[Opening EXERCISE DATA section]

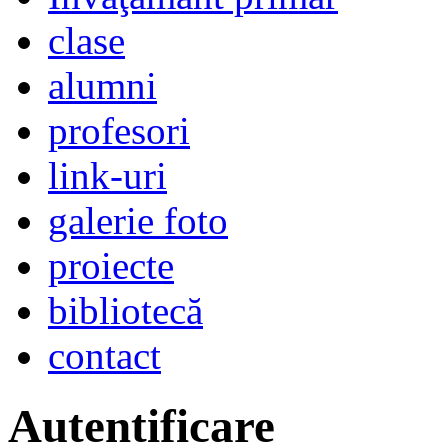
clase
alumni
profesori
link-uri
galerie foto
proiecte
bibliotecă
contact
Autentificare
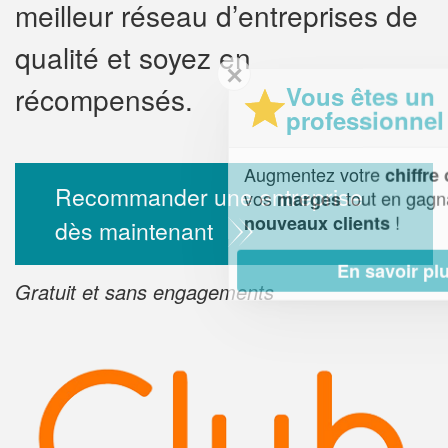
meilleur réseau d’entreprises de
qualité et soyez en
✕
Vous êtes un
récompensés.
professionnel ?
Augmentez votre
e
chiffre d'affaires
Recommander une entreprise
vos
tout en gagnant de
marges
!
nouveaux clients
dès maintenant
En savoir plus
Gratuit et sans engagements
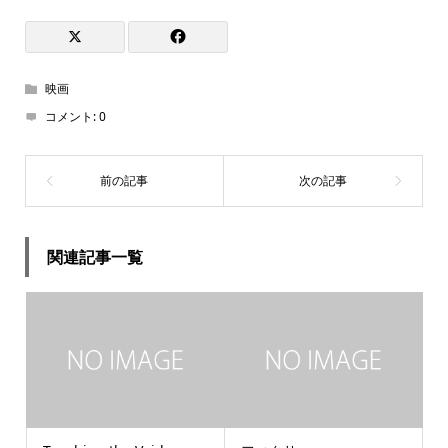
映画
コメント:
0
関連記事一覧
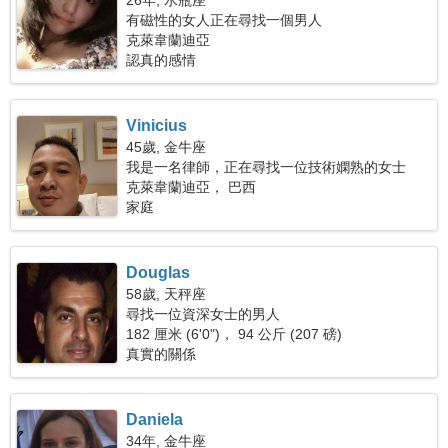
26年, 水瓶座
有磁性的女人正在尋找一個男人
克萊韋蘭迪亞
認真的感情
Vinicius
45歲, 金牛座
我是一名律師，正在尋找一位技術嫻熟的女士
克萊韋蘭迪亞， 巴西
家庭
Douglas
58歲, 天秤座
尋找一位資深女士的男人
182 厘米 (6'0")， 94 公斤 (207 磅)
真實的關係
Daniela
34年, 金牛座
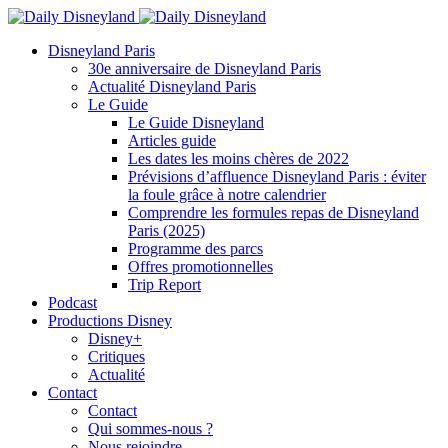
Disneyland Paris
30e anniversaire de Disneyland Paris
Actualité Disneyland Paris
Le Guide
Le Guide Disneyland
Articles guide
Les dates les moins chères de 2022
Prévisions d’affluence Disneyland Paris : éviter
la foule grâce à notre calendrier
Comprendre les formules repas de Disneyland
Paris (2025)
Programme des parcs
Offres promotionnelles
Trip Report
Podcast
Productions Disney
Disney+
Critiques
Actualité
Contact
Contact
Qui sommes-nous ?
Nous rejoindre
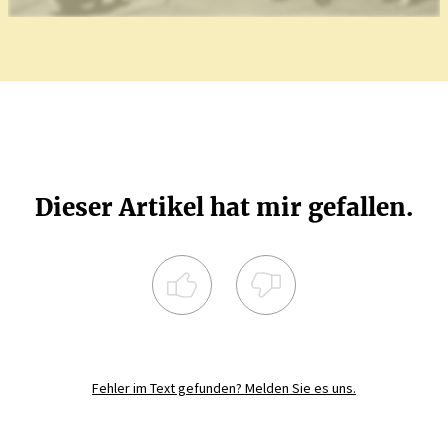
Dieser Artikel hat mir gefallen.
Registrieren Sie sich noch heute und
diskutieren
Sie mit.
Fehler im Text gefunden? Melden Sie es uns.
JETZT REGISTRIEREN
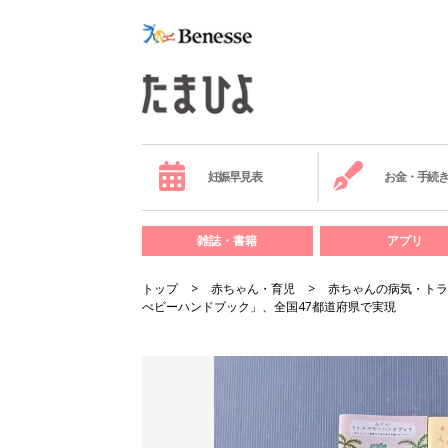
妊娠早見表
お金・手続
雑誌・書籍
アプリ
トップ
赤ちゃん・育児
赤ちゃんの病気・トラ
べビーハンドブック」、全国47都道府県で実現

[Closing EXERCISE DATA section]

→ **AIM OF THE EXERCISE**: The job here is to retype the data exactly, with no pictures included.

→ **WRITTEN RESPONSE**:
clase
alumni
profesori
link-uri
galerie foto
proiecte
bibliotecă
contact
Autentificare
meilleur réseau d’entreprises de
qualité et soyez en
✕
Vous êtes un
récompensés.
professionnel ?
Augmentez votre
e
chiffre d'affaires
Recommander une entreprise
vos
tout en gagnant de
marges
!
nouveaux clients
dès maintenant
En savoir plus
Gratuit et sans engagements
映画
コメント:
0
関連記事一覧
26年, 水瓶座
有磁性的女人正在尋找一個男人
克萊韋蘭迪亞
認真的感情
Vinicius
45歲, 金牛座
我是一名律師，正在尋找一位技術嫻熟的女士
克萊韋蘭迪亞， 巴西
家庭
Douglas
58歲, 天秤座
尋找一位資深女士的男人
182 厘米 (6'0")， 94 公斤 (207 磅)
真實的關係
Daniela
34年, 金牛座
Disneyland Paris
30e anniversaire de Disneyland Paris
Actualité Disneyland Paris
Le Guide
Le Guide Disneyland
Articles guide
Les dates les moins chères de 2022
Prévisions d’affluence Disneyland Paris : éviter
la foule grâce à notre calendrier
Comprendre les formules repas de Disneyland
Paris (2025)
Programme des parcs
Offres promotionnelles
Trip Report
Podcast
Productions Disney
Disney+
Critiques
Actualité
Contact
Contact
Qui sommes-nous ?
Nous rejoindre
Dieser Artikel hat mir gefallen.
Registrieren Sie sich noch heute und
diskutieren
Sie mit.
Fehler im Text gefunden? Melden Sie es uns.
JETZT REGISTRIEREN
妊娠早見表
お金・手続
雑誌・書籍
アプリ
トップ
赤ちゃん・育児
赤ちゃんの病気・トラ
べビーハンドブック」、全国47都道府県で実現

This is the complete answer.